Papley proud of mate’s first AFL milestone

Sometimes teammates feel like Tom Papley and Will Hayward are speaking another language, so close is the bond they’ve formed at AFL club Sydney.

Papley and Hayward, aged 22 and 20 respectively, are at the forefront of the Swans’ youth-fuelled push for an unlikely finals spot that will continue when they host Gold Coast on Saturday.

Papley is in the box seat to finish Sydney’s leading goal-kicker in 2019, an award that Lance Franklin has owned since his first season with the club in 2014.

Only 10 players in VFL/AFL history have kicked 50 goals at a younger age than Hayward, who this weekend will celebrate his 50th match.

The forwards, part of the youngest team the Swans have fielded since 1997, will be tested in the absence of hamstrung superstar Franklin at the SCG but in their favour is a mutual understanding that only the closest friends have.

The pair have been inseparable since Hayward was drafted as a “very, very skinny kid from Adelaide” in 2016, a year after Papley cut short his plumbing apprenticeship in Victoria to join the Swans.

“Sometimes you just click with someone. We’ve got a lot of things in common,” Papley said.

“When it’s time to be serious we can switch on but we do like to muck around a bit.

“We’ve got this ongoing thing now where we talk to each other really, really quickly … it is almost like a different language.

“It’s pretty funny. We both find it pretty funny at least. It’s probably an inside joke, none of the other boys get it. They look at us like we’re morons.”

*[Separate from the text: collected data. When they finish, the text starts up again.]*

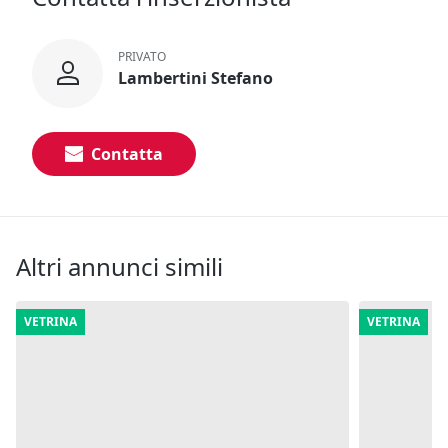
PRIVATO
Lambertini Stefano
Contatta
Altri annunci simili
VETRINA
VETRINA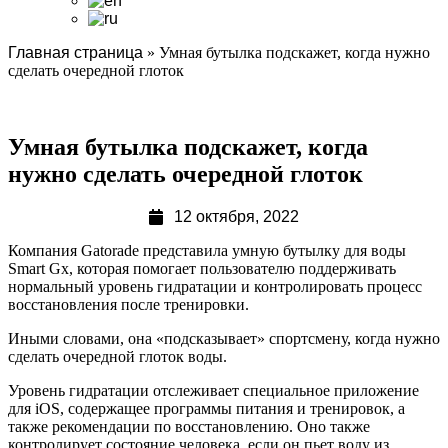
Главная страница
»
Умная бутылка подскажет, когда нужно
сделать очередной глоток
Умная бутылка подскажет, когда
нужно сделать очередной глоток
12 октября, 2022
Компания Gatorade представила умную бутылку для воды
Smart Gx, которая помогает пользователю поддерживать
нормальный уровень гидратации и контролировать процесс
восстановления после тренировки.
Иными словами, она «подсказывает» спортсмену, когда нужно
сделать очередной глоток воды.
Уровень гидратации отслеживает специальное приложение
для iOS, содержащее программы питания и тренировок, а
также рекомендации по восстановлению. Оно также
контролирует состояние человека, если он пьет воду из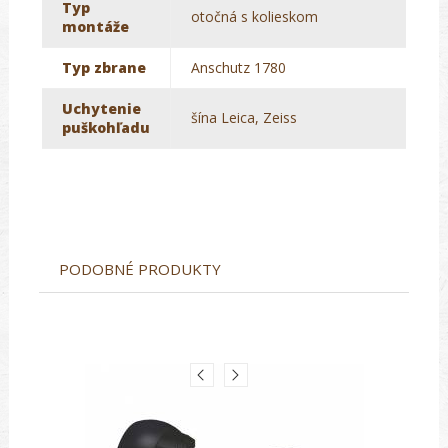
Typ
otočná s kolieskom
montáže
Typ zbrane
Anschutz 1780
Uchytenie
šína Leica, Zeiss
puškohľadu
PODOBNÉ PRODUKTY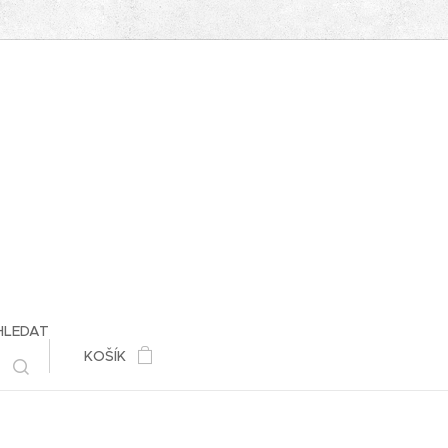
HLEDAT
KOŠÍK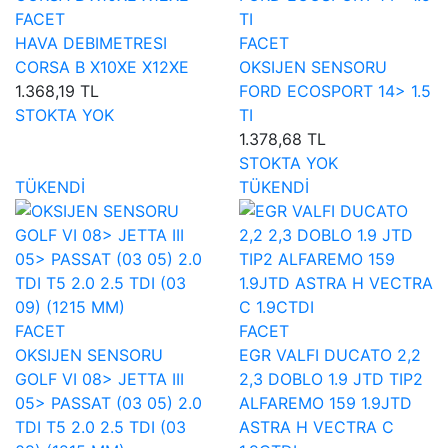
FACET
HAVA DEBIMETRESI
FACET
CORSA B X10XE X12XE
OKSIJEN SENSORU
1.368,19 TL
FORD ECOSPORT 14> 1.5
STOKTA YOK
TI
1.378,68 TL
STOKTA YOK
TÜKENDİ
TÜKENDİ
FACET
FACET
OKSIJEN SENSORU
EGR VALFI DUCATO 2,2
GOLF VI 08> JETTA III
2,3 DOBLO 1.9 JTD TIP2
05> PASSAT (03 05) 2.0
ALFAREMO 159 1.9JTD
TDI T5 2.0 2.5 TDI (03
ASTRA H VECTRA C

Papley described Hayward as the coach’s pet in 2016, an unwanted tag that stuck the more the latter insisted it was wrong.

The in-form small forward opted against stitching up the milestone mate he’s now dubbed ‘the second beak’, preferring to praise Hayward for showing leadership at such a young age.

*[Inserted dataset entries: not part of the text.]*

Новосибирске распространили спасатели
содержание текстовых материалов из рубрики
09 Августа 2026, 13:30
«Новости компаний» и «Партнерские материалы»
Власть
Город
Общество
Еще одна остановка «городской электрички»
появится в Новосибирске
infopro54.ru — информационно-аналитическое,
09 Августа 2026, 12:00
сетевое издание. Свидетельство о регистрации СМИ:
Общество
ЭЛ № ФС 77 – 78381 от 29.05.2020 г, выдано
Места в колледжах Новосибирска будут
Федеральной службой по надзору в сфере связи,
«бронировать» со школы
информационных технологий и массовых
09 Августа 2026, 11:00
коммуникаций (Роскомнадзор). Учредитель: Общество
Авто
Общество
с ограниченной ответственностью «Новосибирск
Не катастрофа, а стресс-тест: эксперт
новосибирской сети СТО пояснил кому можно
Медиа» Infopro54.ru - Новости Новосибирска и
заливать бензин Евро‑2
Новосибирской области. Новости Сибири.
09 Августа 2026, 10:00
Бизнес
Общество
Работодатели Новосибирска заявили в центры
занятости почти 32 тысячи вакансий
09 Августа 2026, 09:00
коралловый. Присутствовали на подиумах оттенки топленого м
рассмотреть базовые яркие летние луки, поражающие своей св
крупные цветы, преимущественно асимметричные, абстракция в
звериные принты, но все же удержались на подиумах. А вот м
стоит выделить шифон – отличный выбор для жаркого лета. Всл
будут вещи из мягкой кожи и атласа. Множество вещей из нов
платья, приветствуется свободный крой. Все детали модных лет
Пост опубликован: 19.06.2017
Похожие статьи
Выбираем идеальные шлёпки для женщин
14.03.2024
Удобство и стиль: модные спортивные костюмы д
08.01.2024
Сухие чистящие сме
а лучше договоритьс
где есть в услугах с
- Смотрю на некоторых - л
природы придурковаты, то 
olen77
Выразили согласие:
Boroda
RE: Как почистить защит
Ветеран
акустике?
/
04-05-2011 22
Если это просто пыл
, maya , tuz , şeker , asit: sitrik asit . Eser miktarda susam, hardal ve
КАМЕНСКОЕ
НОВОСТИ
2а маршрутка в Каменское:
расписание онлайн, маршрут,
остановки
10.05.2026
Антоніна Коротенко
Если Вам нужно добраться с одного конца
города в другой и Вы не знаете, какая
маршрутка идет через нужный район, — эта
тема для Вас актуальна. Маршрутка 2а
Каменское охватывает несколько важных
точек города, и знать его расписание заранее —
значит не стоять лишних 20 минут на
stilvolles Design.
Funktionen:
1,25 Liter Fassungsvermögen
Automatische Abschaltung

“He voices his opinion in meetings and he’s confident in what he says, which is good,” Papley said.

“We always tell each other where to go on the field, how to set up.

“He’s a very underrated player. He’s had a few frustrating injuries this year … but he brings really good energy with his explosive pace and goals.”

Papley is confident Franklin’s month on the sidelines won’t stop his team’s recent purple patch, which includes four wins and competitive losses to premiership contenders Geelong and Collingwood.

Suns coach Stuart Dew noted the Swans were a far less predictable side without Franklin.

“It’s a little bit harder to prepare actually,” Dew said.